AUBURN -- “I miss everybody here and it’s really hard not … this is my family here.”

Kay Raney of the Westbury apartments in Auburn is anxious for residents displaced by an Aug. 3 fire to return home and says she is displaced herself over what she describes as toxic air hazards caused by water damage from a separate event.

Most residents have returned home after the fire, but gathered Wednesday to share concerns about the pace of repairs.

The apartment building accepts the disabled and elderly with income qualifications. Residents say there have been management changes and only two of six board members are still active.

Since the fire, two residents have been living at another portion of the apartment building and two are still housed outside of the facility. Raney says her church put her in a hotel after an upstairs apartment flooded, but she is now drifting between relatives and friends to find a place to stay.

Kay: “We just want to be able to live and love and take care of each other without the bullying. And get repairs done when needed instead of it pushed into a closet and forgotten.”

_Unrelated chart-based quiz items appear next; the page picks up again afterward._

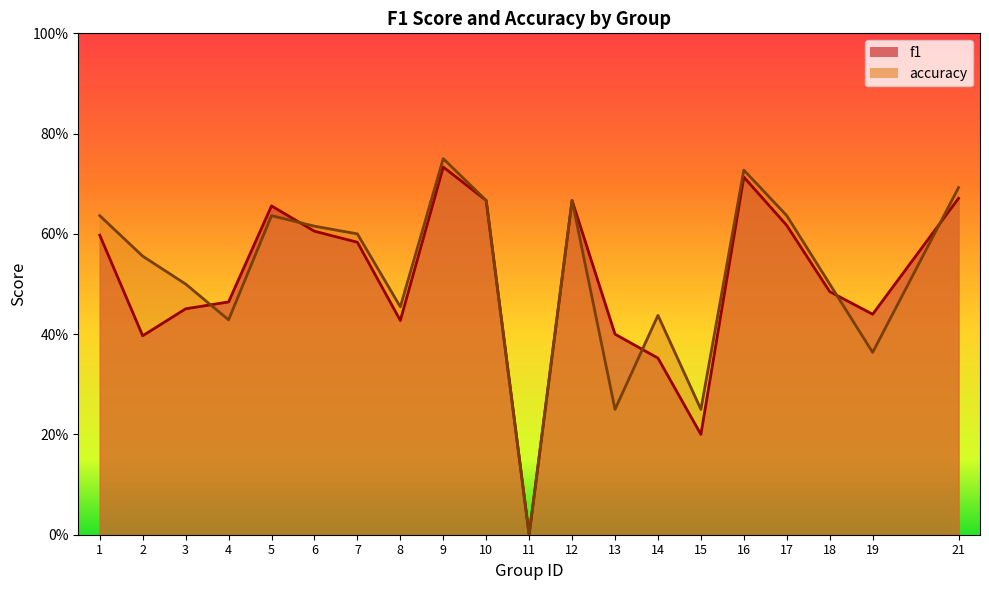

What is the sum of the f1 values at 19 and 11?

0.4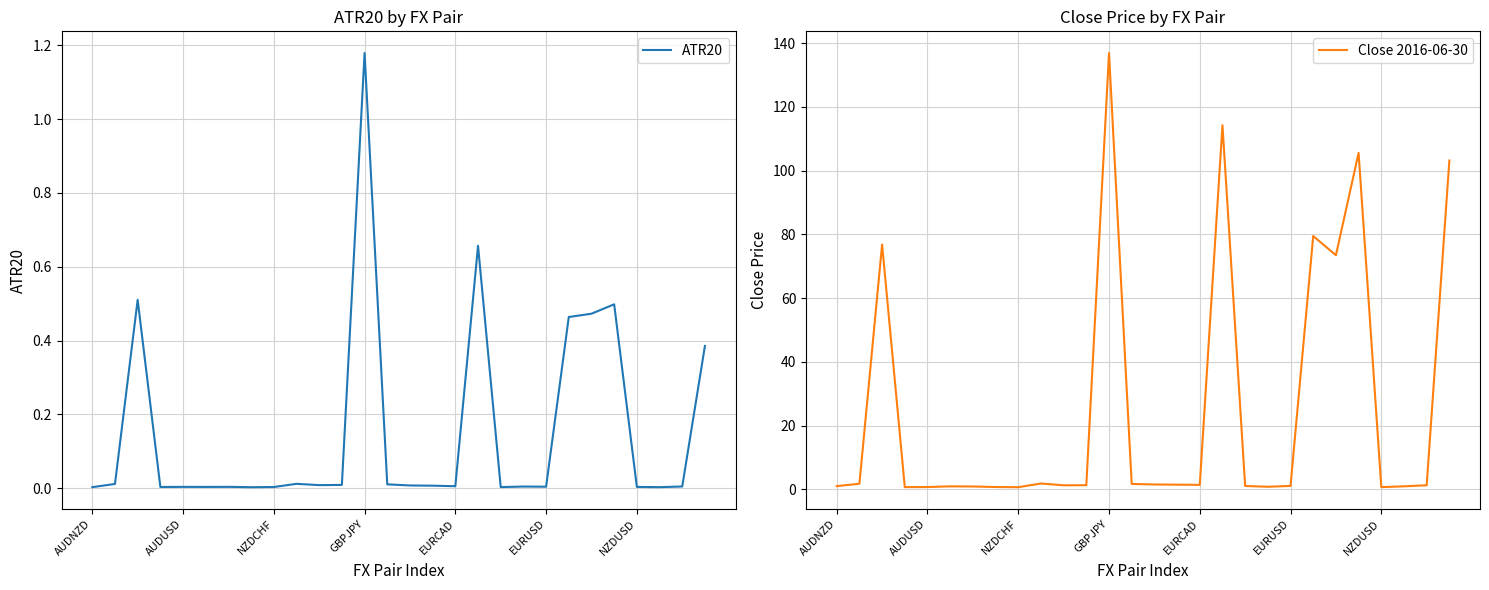

Which category has the highest value in the ATR20 series?

GBPJPY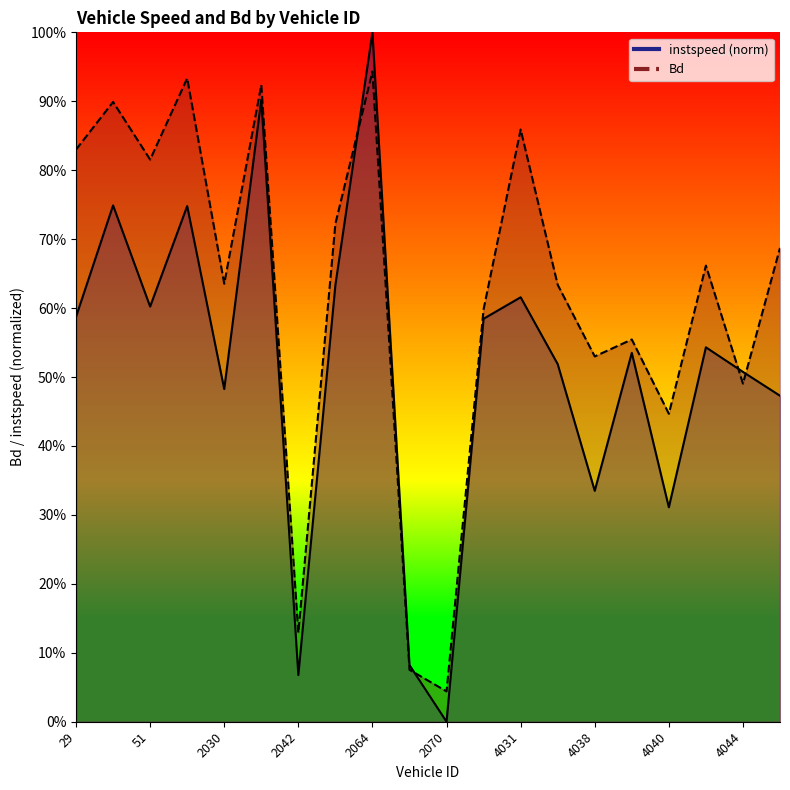

List the series in order of their peak value, lowest first.

Bd, instspeed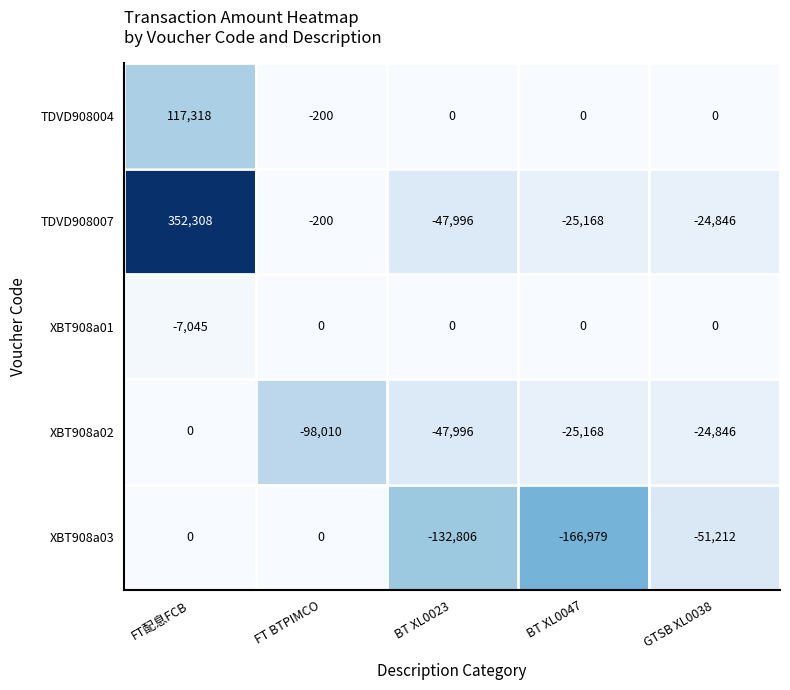

At which category is the sum across all series the highest?

FT配息FCB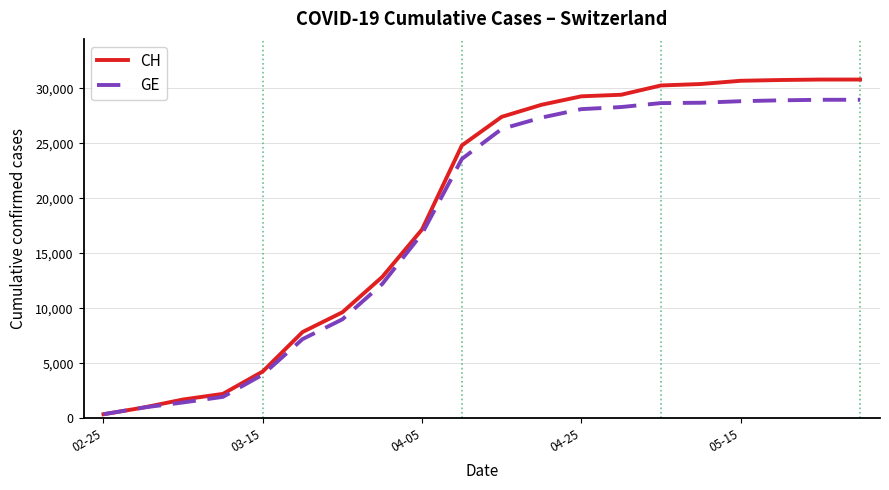

Which series has the largest range (max minus min)?

CH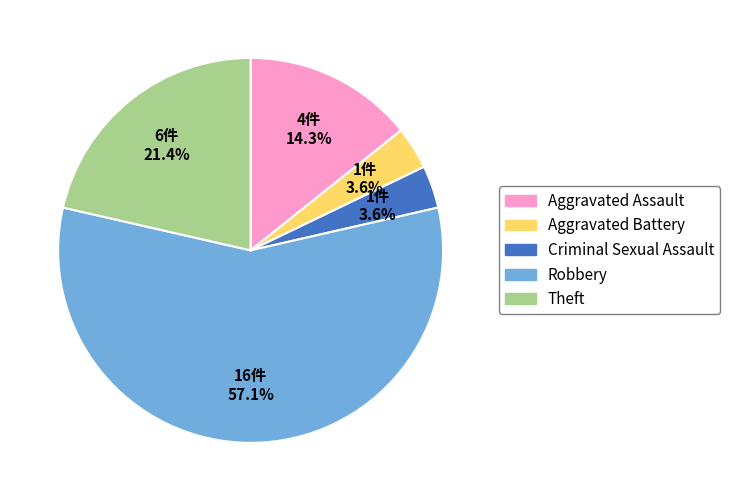

Do Robbery and Theft together represent more than half of the pie?

Yes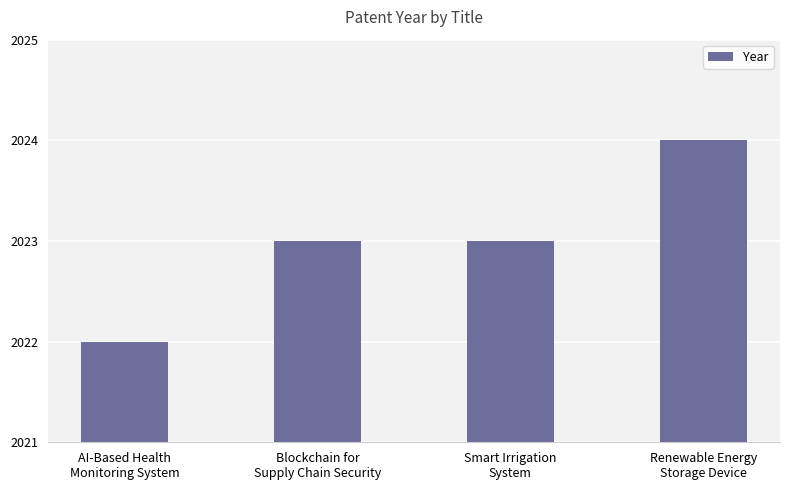

Reading left to right, transcribe all the data shown in this chart.

AI-Based Health
Monitoring System=2022	Blockchain for
Supply Chain Security=2023	Smart Irrigation
System=2023	Renewable Energy
Storage Device=2024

Alicia McMann’s mother has been displaced for 40 days and so have her cats. The cost of boarding the cats alone has grown to $700.

McMann: “Again insurance will cover this eventually, but my mom is on limited income this is just going to eat at what funds she does have.”

McMann: “She wants to go home … we all do … Yeah, everbody who is displaced wants to go home. They want a resolution to this.”

According to the residents, the solution is more than repairs of the structure, but a repair of trust.


Joe Huckle: “They are thinking that a few of us that are displaced will get discouraged and move someplace else before they fix it.”

Huckle, a Massachusetts transplant, arrived a year ago and says he was happy to help out by doing things, such as locking up at night and cleaning the laundry room. He said the chores did him some good by helping him feel that was making a contribution. He said he never demanded anything in return.

At one point there was some talk about an open apartment manager job, but Huckle said it never gained traction and he was content to just help out where he could.

Huckle: “The thing is I was doing a lot of repairs and things people needed and they sent me a notice saying stop immediately. I’m not even allowed to change batteries in a fire smoke detector.”

Huckle said he was surprised to learn how management was reacting to residents and how residents were being pitted against each other.

Huckle: “First of all she had told me the day before, you guys better watch out. I can hear and see everything you say and she goes ‘and I can get rid of any of you anytime I want. Let the residents know that I will evict them just for not liking them.”

Raney gathered signatures on a petition complaining of bullying, saying residents who spoke up with their concerns were sometimes told they could find a new place to live.  Raney said say they didn’t dare ask for outside help.

Huckle: “We have no one to speak for us. Literally, no one.”

McMann said there is fear among residents that the living environment will not improve.

McMann: “I think we’re just trying to figure out who can help here and we’re not finding those answers. It’s very frustrating when you can’t find those answers because obviously there has to be some way to get these things done in timely manner.”

Raney said she has been told to move back into her apartment despite her concerns that upstairs flooding left enough moisture in walls, vents and carpeting to produce dangerous mold. She says she feels ill when she is in the apartment.